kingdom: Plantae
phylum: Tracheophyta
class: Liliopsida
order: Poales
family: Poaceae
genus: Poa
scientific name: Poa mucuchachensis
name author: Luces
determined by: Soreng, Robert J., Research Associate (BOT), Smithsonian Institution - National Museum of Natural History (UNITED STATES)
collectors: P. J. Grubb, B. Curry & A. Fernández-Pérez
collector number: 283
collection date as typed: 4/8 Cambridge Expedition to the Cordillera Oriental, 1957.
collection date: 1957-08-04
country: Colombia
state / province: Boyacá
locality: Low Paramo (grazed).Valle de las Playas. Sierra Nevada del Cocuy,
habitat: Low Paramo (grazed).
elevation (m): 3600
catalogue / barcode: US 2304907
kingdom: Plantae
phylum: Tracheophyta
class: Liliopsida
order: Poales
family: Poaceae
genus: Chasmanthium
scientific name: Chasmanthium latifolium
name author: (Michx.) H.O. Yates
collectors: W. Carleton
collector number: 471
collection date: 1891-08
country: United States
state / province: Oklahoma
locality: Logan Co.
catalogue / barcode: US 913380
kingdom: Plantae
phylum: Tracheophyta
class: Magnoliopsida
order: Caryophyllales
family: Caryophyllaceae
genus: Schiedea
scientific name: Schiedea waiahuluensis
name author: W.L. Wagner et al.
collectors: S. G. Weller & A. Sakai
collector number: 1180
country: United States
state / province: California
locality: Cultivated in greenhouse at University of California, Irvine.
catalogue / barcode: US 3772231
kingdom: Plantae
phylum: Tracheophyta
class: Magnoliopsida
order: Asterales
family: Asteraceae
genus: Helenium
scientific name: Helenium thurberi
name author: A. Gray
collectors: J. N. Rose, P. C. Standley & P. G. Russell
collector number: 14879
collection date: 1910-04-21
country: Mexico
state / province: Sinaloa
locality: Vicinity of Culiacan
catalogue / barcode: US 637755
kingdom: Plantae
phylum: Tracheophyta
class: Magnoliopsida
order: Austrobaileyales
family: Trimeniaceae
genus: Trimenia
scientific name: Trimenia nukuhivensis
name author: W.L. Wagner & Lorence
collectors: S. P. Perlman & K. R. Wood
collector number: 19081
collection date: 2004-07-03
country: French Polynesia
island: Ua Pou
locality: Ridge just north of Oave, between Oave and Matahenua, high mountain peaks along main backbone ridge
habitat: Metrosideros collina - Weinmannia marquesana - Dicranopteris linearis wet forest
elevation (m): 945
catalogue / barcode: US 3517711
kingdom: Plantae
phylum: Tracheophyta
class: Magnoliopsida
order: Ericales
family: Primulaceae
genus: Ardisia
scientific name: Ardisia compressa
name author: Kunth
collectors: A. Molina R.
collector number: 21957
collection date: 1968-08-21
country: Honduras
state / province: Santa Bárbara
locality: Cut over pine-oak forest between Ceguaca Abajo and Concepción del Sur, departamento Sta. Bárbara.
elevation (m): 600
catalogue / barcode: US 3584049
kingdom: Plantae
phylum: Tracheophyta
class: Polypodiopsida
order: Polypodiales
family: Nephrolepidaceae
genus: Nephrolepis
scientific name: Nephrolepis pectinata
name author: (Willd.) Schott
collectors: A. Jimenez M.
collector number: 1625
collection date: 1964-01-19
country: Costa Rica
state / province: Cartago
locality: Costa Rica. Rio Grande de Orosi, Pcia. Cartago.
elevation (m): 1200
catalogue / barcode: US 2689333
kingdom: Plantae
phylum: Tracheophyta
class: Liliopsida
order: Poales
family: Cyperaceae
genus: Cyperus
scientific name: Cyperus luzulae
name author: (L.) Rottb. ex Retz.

--------------------------------------------------

§ PROBLEM DETAILS
Set down, word for word, the rows starting at the line that contains "genus: Schiedea" and ending at the line that contains "collector number: 14879", with both of those lines included.

§ CORRECT ANSWER
genus: Schiedea
scientific name: Schiedea waiahuluensis
name author: W.L. Wagner et al.
collectors: S. G. Weller & A. Sakai
collector number: 1180
country: United States
state / province: California
locality: Cultivated in greenhouse at University of California, Irvine.
catalogue / barcode: US 3772231
kingdom: Plantae
phylum: Tracheophyta
class: Magnoliopsida
order: Asterales
family: Asteraceae
genus: Helenium
scientific name: Helenium thurberi
name author: A. Gray
collectors: J. N. Rose, P. C. Standley & P. G. Russell
collector number: 14879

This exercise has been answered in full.